Já a pequena Sueli Santos, 10 anos, saiu por duas vezes no bloco. “A cada ano eu fico mais ansiosa, pois ela vive dizendo que quer ficar no carro da rainha. Sonho em realizar isso por ela”, conta a mãe, Jéssica Santos, 35 anos. Eu quero brilhar lá no carro de apoio com todo mundo me olhando”, disse Sueli.

Quando foi eleita primeira Rainha do Ilê, como era chamado o título inicialmente, Maria de Lourdes Santos Cruz (Mirinha Cruz), 65 anos, tinha 15 anos. Na época, ela venceu nove candidatas com uma amarração feita pela estilista Dete Lima com um lençol estampado com palmas e flores. “Eu sempre fui ousada, mas a nossa geração demorou para assimilar nossa beleza e não ter vergonha de se assumir. Quando se criou o concurso não se ouvia falar em modelos nem rainhas negras. A mulher negra tinha receio de usar roupas estampadas e de cores fortes, usar batom vermelho?”, disse a rainha que subiu o Curuzu em um jipe.

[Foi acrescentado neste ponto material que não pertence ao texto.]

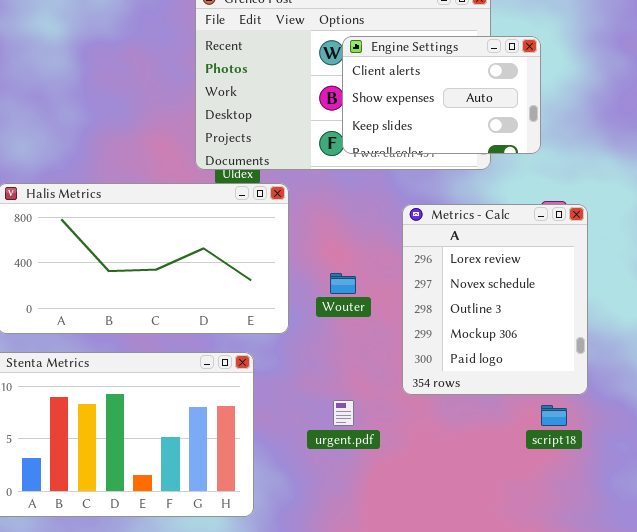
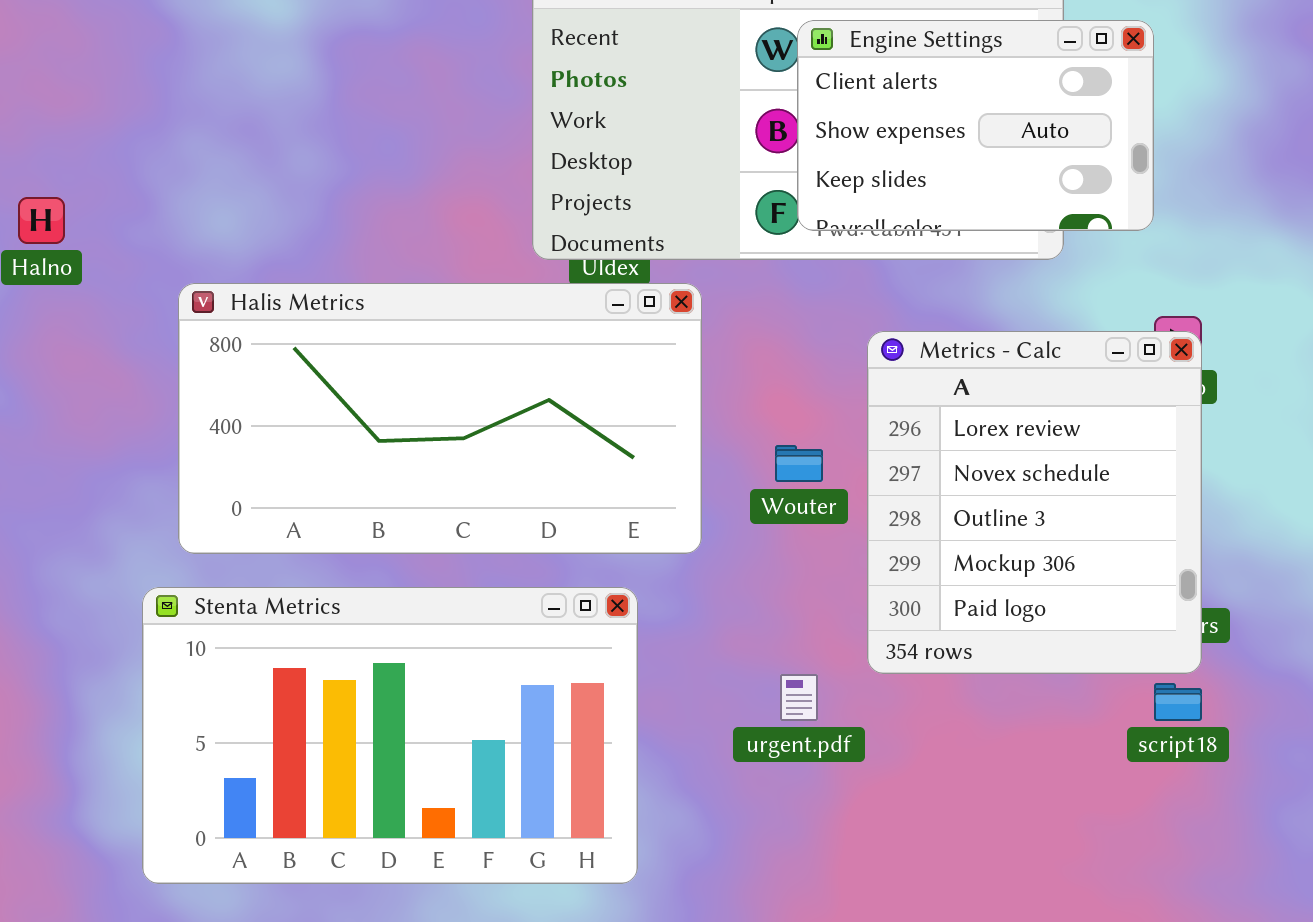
Metrics - Calc: [402,204,588,395] -> [867,331,1202,674], moved

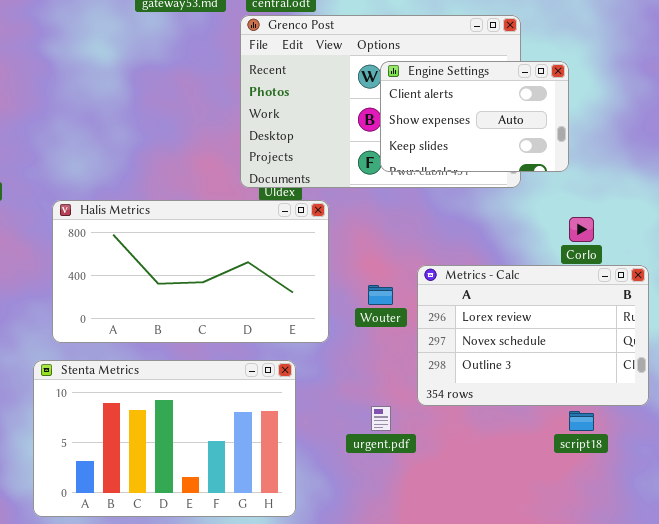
Metrics - Calc: [867,331,1202,674] -> [417,265,649,406], resized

E a cada ano, a emoção se repete. Ao se imaginar recebendo o manto ou ativando a memória afetiva de como foi passar por essa experiência. “Lembrar que a gente já passou por aquele palco causa um sentimento diferente. Acompanhar o nervosismo dela, poder ajudar na preparação delas, acompanhar a evolução do concurso é muito gratificante”, contou Mirinha.

Há 22 anos lidando diretamente com as candidatas, Jaci Trindade participa de todo o processo que inclui a inscrição até o pós-concurso, dando suporte às mais variadas demandas das pretendentes ao título. O nervosismo e a tensão são comuns em todas. “No entanto, o que é mais forte é a cumplicidade entre elas, se tornam amigas. No final, elas vibram com o resultado independente de quem ganhe. Quando vejo isso, sinto a sensação de dever cumprido. Saber que elas se respeitam, que têm empatia”, disse Jaci, lembrando que a última edição ocorrida no Ilê Axé Jitolu contou com 150 inscritas, em 2003, e este ano, 160.

Ainda segundo Jaci, a experiência é transformadora. “A mudança é nítida. Quando a ganhadora passa a conviver com as rainhas dos outros anos nos eventos. Eles adquirem segurança, empoderamento, pois além do processo individual, o mundo passa a olhar para elas de forma diferente”.

Em busca dessa mudança, Cynthia Paixão, Deusa do Ébano 2014, participou do concurso por seis vezes e ganhou no ano que o bloco completou 40 anos. “O Ilê Aiyê me deu régua e compasso para que eu pudesse me reafirmar como mulher preta, periférica mãe solo, candomblecista e pude representar várias mulheres que não se viam nesse lugar. Fui a primeira Deusa do Ébano gorda. Consegui me colocar em um lugar de importância e resistência”, disse ela que alimentava o sonho de ser Deusa do Ébano desde os 12 anos.

A insistência levou ela a percorrer parte do caminho sozinha. “No ano que ganhei, não tive apoio de ninguém, mas fui com o coração gritando que era o meu momento. Não é só um título e um reinado. É falar por outras mulheres. O Ilê Aiyê é minha segunda pele. É importante levar para juventude, a responsabilidade das nossas falas e posicionamento. E o Ilê ensina isso e abre essas portas para que a gente possa se enxergar nesse lugar de importância”.